Web Accessibility: Numbers?
August 14, 2008 8:37 PM   Subscribe

Are there any documented cases or studies that actually measure how web accessible design impacts the "bottom line" for a company?

One argument I see all the time is that there are N disabled web users in the world, and if an average consumer spends $ at a site, having an inaccessible site design reduces potential profit by N($). Or something like that.

So besides the legal necessity and argument for rights (which are good), have there been any solid economic markers for the effects of accessibility?

I've heard of the NFB v. Target thing, but I think that's still ongoing and haven't seen numbers for that.
posted by Ky to Computers & Internet (4 answers total) 5 users marked this as a favorite
I'd imagine that it would be hard to generalize (as with all web stats). I don't think you can ever say that doing X to your website will increase sales by $Y
posted by meta_eli at 9:15 PM on August 14, 2008

Best answer: If you have access to an University library then I've seen a paper which seems to be what you're looking for. Disclaimer: I haven't read this paper, but had it and some others due to one of my MBA courses. There isn't really a lot of quantitative research out there, at least much that folks are sharing.

I have no doubt that someone out there has looked at this pretty extensively from a business niche point of view, but, needless to say, they ain't sharing their results.

The full abstract follows, but this excerpt is most of interest - "The economic aspects of ECCRM should be enough to encourage firms to make their sites accessible to all current and potential customers. "

Full abstract: "Companies increasingly employ the World Wide Web to gather information from and disseminate information to actual and potential customers and for end-consumer business transactions and interactions. The challenge of attracting and keeping economically valuable customers while repelling and eliminating those who are not economically valuable is the focus of Electronic Commerce Customer Relationship Management (ECCRM). Many companies consider traditional usability when designing customer-oriented aspects of their Web sites, but they may not consider the critically important aspect of accessibility. On-line barriers may limit or preclude Web accessibility for potential customers with access challenges. ECCRM requires that companies communicate with current and potential customers to establish, develop, and manage relationships. However, this may be difficult or impossible for customers unable to access the company's Web site for information, let alone to place orders or interact with company representatives. Web site accessibility is an important aspect of usability for ECCRM that is being overlooked by most firms.
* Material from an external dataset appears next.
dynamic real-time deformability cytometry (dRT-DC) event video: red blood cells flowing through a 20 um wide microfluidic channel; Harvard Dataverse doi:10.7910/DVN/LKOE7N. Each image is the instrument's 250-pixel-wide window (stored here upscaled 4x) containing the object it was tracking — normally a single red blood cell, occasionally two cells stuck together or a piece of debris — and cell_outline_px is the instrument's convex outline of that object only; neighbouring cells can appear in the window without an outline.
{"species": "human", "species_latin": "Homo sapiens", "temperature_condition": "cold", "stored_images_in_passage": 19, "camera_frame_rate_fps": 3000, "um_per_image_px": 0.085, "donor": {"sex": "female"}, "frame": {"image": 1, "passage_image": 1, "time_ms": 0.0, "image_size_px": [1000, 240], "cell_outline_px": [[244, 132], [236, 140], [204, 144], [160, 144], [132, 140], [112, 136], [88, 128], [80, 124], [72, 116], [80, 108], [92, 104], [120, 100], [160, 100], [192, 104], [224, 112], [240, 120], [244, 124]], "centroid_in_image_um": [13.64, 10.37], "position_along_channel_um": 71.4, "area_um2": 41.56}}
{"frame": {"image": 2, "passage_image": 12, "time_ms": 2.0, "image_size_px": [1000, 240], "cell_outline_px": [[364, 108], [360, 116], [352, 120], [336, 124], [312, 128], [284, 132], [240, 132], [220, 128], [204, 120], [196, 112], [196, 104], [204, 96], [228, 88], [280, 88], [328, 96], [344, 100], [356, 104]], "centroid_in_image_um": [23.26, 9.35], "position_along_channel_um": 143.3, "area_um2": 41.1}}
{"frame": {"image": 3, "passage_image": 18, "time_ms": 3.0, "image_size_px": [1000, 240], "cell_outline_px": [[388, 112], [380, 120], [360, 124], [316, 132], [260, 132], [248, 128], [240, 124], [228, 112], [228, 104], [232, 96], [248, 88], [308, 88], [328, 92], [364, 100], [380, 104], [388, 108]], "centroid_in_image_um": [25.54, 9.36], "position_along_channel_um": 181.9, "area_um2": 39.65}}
This article describes the background of Web site accessibility from economic, market-oriented, legal, and usability perspectives. Then it presents the results of an evaluation of the accessibility of the top 250 2002 Fortune 500 company Web site home pages (actually, as will be explained below, there only 248 home pages were evaluated). The Bobby accessibility validation program quantified the number and severity of accessibility errors and problems for each site. The majority (182/247, i.e., 75%) of the Fortune 250 Company Web sites have Priority 1 accessibility errors, and many of these problems are so severe that the firms should give a high priority to correcting them. The study illustrates the need for companies to go beyond traditional usability testing to examine the accessibility of their Web sites so that they can successfully employ ECCRM and comply with ADA and other legal guidelines and requirements. The economic aspects of ECCRM should be enough to encourage firms to make their sites accessible to all current and potential customers. Suggestions for improving the accessibility of Web sites are provided as well as future research directions."

Citation: Romano, N., C., 2003, 'Customer Relationship Management for the Web-Access Challenged: Inaccessibility of the Fortune 250 Business Web Sites', International Journal of Electronic Commerce, Vol. 7, No. 2, pp. 81-117
posted by Mutant at 5:14 AM on August 15, 2008

Response by poster: Thanks, Mutant. I didn't get much of anything in my own search, but at least someone else can verify for me too (maybe I should look at plain traffic stats and not limit to economics). I'll look into that paper!
posted by Ky at 7:01 AM on August 15, 2008

Glad to help! And remeber to look first at that papers references; they are basing their conclusion on lots of other peoples research. Some of the cited titles may be of more specific interest to your query.